_Problem_:
Without including any picture, copy the entries that follow word for word.

☆ ☆ ☆ ☆ ☆ ☆ ☆

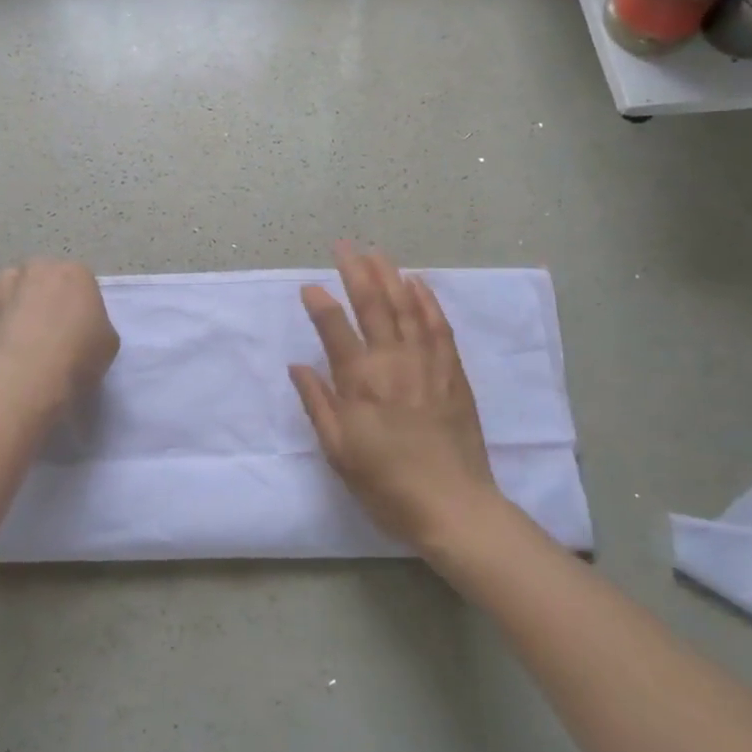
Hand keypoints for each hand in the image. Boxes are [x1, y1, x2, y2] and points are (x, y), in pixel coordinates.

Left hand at [0, 259, 118, 415]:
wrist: (27, 377)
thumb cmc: (78, 357)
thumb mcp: (108, 342)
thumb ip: (95, 323)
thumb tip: (80, 327)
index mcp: (76, 273)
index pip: (81, 281)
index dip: (79, 303)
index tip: (78, 326)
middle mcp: (39, 268)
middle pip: (44, 275)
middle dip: (46, 294)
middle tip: (50, 326)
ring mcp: (5, 283)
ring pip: (12, 281)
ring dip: (16, 296)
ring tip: (19, 328)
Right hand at [289, 243, 507, 557]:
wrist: (452, 505)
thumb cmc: (386, 484)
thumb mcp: (339, 451)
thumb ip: (318, 404)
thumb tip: (298, 366)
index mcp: (361, 383)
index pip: (335, 330)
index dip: (320, 305)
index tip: (308, 287)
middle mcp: (393, 362)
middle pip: (373, 306)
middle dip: (356, 272)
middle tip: (344, 246)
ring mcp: (428, 363)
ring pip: (407, 308)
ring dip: (390, 277)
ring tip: (377, 254)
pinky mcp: (453, 372)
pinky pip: (440, 326)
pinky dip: (428, 301)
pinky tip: (418, 284)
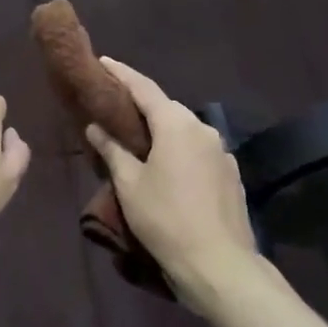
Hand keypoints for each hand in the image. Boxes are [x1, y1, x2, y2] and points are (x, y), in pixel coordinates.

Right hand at [84, 59, 259, 295]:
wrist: (218, 264)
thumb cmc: (165, 219)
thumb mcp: (129, 184)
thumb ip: (112, 150)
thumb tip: (96, 126)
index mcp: (177, 125)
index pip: (144, 88)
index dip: (121, 74)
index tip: (103, 62)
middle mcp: (203, 129)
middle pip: (166, 108)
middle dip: (141, 104)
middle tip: (114, 106)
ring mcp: (222, 152)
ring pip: (184, 131)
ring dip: (161, 130)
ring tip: (137, 139)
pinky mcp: (230, 174)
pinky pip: (197, 151)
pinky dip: (178, 150)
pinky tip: (165, 168)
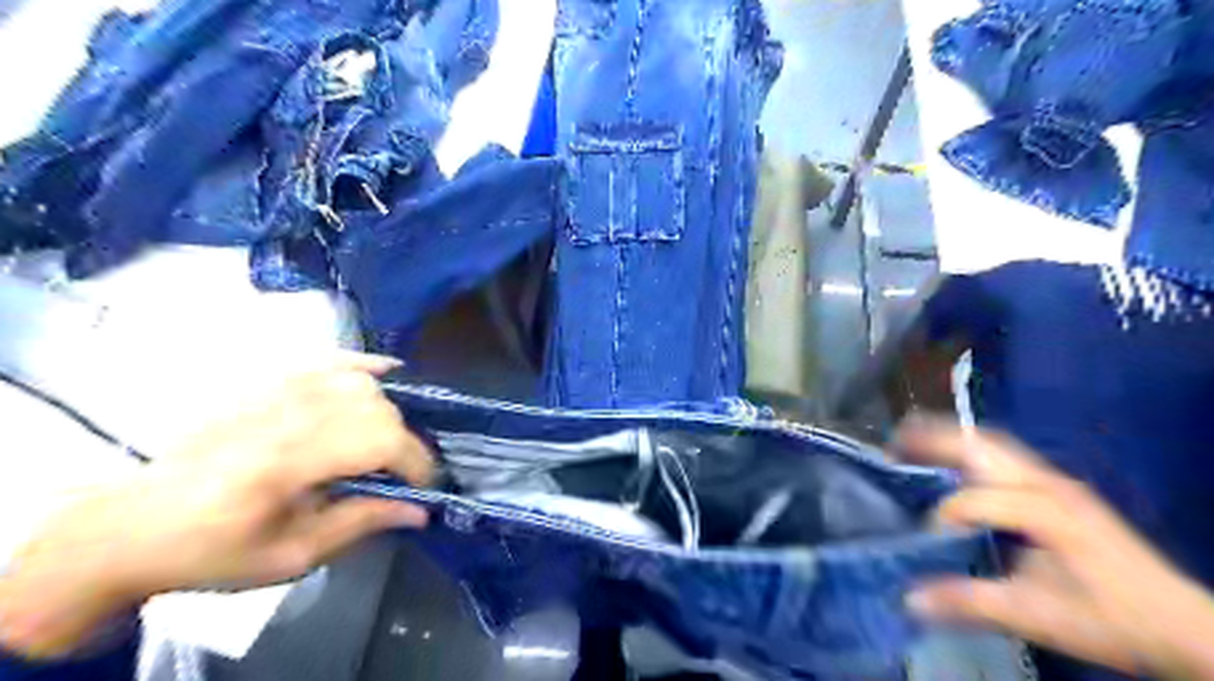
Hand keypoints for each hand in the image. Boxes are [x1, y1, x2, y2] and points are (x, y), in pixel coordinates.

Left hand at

☆ ☆ ☆ ☆ ☆ ☆ ☆

_Exercise output_:
Hand keypoints for each hand in the image. Boxes are [x1, y1, x2, y2] and points are (x, y), in pixel coordinates.

Left hand at [0, 259, 118, 415]:
wrist: (27, 377)
thumb cmc: (78, 357)
thumb mcp: (108, 342)
thumb ip: (95, 323)
thumb tip: (80, 327)
index mcp: (76, 273)
index pip: (81, 281)
index dip: (79, 303)
index tip: (78, 326)
middle mcp: (39, 268)
middle pip: (44, 275)
middle dip: (46, 294)
middle tip: (50, 326)
ring mcp: (5, 283)
ring pip: (12, 281)
ring dip: (16, 296)
ring tip: (19, 328)
Right hand at [289, 243, 507, 557]:
wrist: (452, 505)
thumb cmc: (386, 484)
thumb mcp: (339, 451)
thumb ip: (318, 404)
thumb tip: (298, 366)
index mcp: (361, 383)
index pip: (335, 330)
index dip: (320, 305)
index tip: (308, 287)
middle mcp: (393, 362)
middle pip: (373, 306)
middle dip: (356, 272)
middle tip: (344, 246)
ring mcp: (428, 363)
ring pip: (407, 308)
ring dip: (390, 277)
ring tip: (377, 254)
pinky mcp: (453, 372)
pinky pip: (440, 326)
pinky dip: (428, 301)
pinky tip: (418, 284)
Hand keypoints for each hand in the image. Boxes are [x1, y1, x2, y2] and points are (x, y), in pixel coordinates.

Right hand at [84, 59, 259, 295]:
wrist: (218, 264)
thumb cmc: (165, 219)
thumb mcp: (129, 184)
thumb ip: (112, 150)
thumb tip: (96, 126)
index mcp: (177, 125)
index pip: (144, 88)
index dip: (121, 74)
index tip: (103, 62)
middle mcp: (203, 129)
middle pip: (166, 108)
middle dip: (141, 104)
middle tip: (114, 106)
ring mcp: (222, 152)
ring pip: (184, 131)
ring dip: (161, 130)
ring tip: (137, 139)
pinky mcp: (230, 174)
pinky pip: (197, 151)
pinky dip: (178, 150)
pinky tip: (165, 168)
Hand keypoints for each hand in the image. Boxes are [x1, y1, x2, y2] and points are (x, y), in pixel coordinates.

Left hand at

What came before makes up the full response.